Re: Execution plan: wrong index selected, very poor performance.
> the magic number is somewhere between 8 and 9M rows.
That's out of 56947209 rows.
That's about 15%.
That's to be expected.
Here's what is going on...
Case 1: A few rows will be selected by the WHERE clause. This is an excellent use of an INDEX.
Case 2: Most or all of the table matches the WHERE clause. Now, if it uses the index, it needs to scan through most or all of the index, reaching over into the data for each matching row. Back and forth, back and forth. A lot of work. This is a terrible use of the INDEX; a "table scan" is much faster.

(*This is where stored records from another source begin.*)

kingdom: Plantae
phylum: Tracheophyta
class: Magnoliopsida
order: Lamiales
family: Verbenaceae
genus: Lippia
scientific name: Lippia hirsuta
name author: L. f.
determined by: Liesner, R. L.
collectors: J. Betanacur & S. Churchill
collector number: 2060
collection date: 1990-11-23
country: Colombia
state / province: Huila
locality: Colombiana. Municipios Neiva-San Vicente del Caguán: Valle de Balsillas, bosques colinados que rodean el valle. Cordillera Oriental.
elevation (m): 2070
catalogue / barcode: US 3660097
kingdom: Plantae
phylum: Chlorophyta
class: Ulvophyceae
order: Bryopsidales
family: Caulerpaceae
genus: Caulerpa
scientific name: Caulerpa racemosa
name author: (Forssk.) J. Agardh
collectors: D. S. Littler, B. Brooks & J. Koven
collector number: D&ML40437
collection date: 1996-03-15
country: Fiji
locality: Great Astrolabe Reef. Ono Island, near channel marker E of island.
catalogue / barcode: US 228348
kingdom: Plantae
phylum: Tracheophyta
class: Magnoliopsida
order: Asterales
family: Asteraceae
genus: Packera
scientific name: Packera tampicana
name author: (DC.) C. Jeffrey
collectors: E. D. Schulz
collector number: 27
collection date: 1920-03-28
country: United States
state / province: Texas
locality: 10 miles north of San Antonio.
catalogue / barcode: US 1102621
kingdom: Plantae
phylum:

Case 3. What to do if 15% of the rows match? Well, somewhere in the middle, the optimizer draws a line between case 1 and case 2. There is no reasonable way for it to know exactly where optimal dividing line is, so it makes a guess. Typically it is somewhere between 10% and 30%, but it seems to depend on the phase of the moon.
> Is it possible to influence optimizer when to prefer full table scan vs. index?
Yes, but it usually hurts performance. See FORCE INDEX.
> Compound index worked, took ages to create it though
5.8GB of data and 2.5GB of indexes were rebuilt -- Disk I/O takes time.
> and increased index size by over 1 gig.
Seems reasonable for an index into 56M rows.
Still not happy with the speed? "Count the disk hits." MySQL needs to read a lot of stuff to satisfy your query. What I did with the new index is minimize how much it needs to read. But that is still a lot.
The real trick to speeding it up is "summary tables". This involves incrementally adding to a table that contains subtotals by, say, the hour. Lots of links here:
http://mysql.rjweb.org/bestof.html . 10x to 1000x speedup may be possible.